• What is required:
Lines of the material that include the string "KPSS" should be returned.

• Extracted information:
Content starts

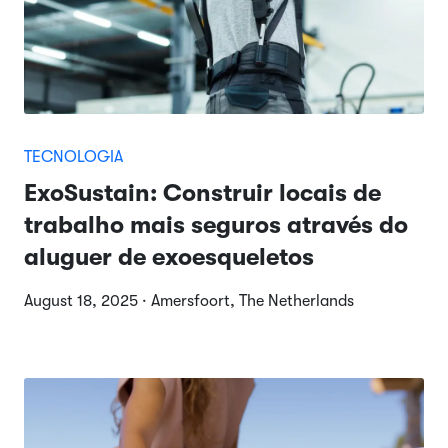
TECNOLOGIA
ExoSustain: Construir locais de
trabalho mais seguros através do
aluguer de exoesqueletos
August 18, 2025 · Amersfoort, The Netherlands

Content ends
Content starts

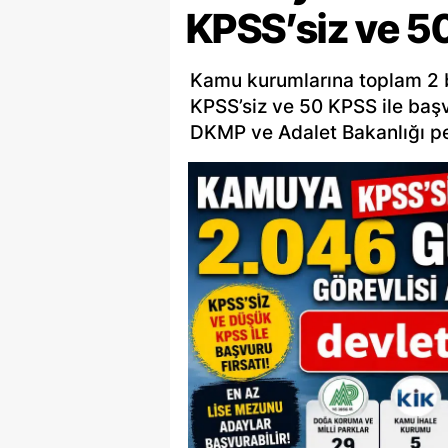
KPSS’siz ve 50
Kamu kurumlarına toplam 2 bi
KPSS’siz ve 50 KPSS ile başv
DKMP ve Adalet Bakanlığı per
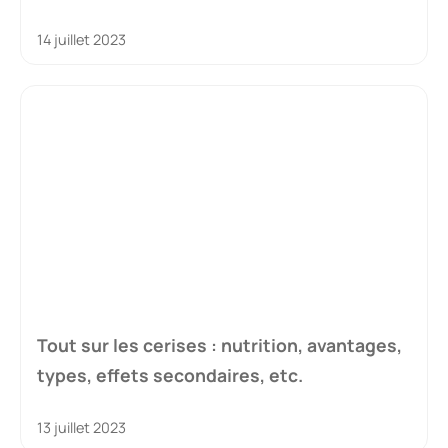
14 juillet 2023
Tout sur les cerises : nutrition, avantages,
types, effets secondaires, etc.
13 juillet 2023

Content ends

• Reply to the exercise:
KPSS’siz ve 50
KPSS’siz ve 50 KPSS ile başv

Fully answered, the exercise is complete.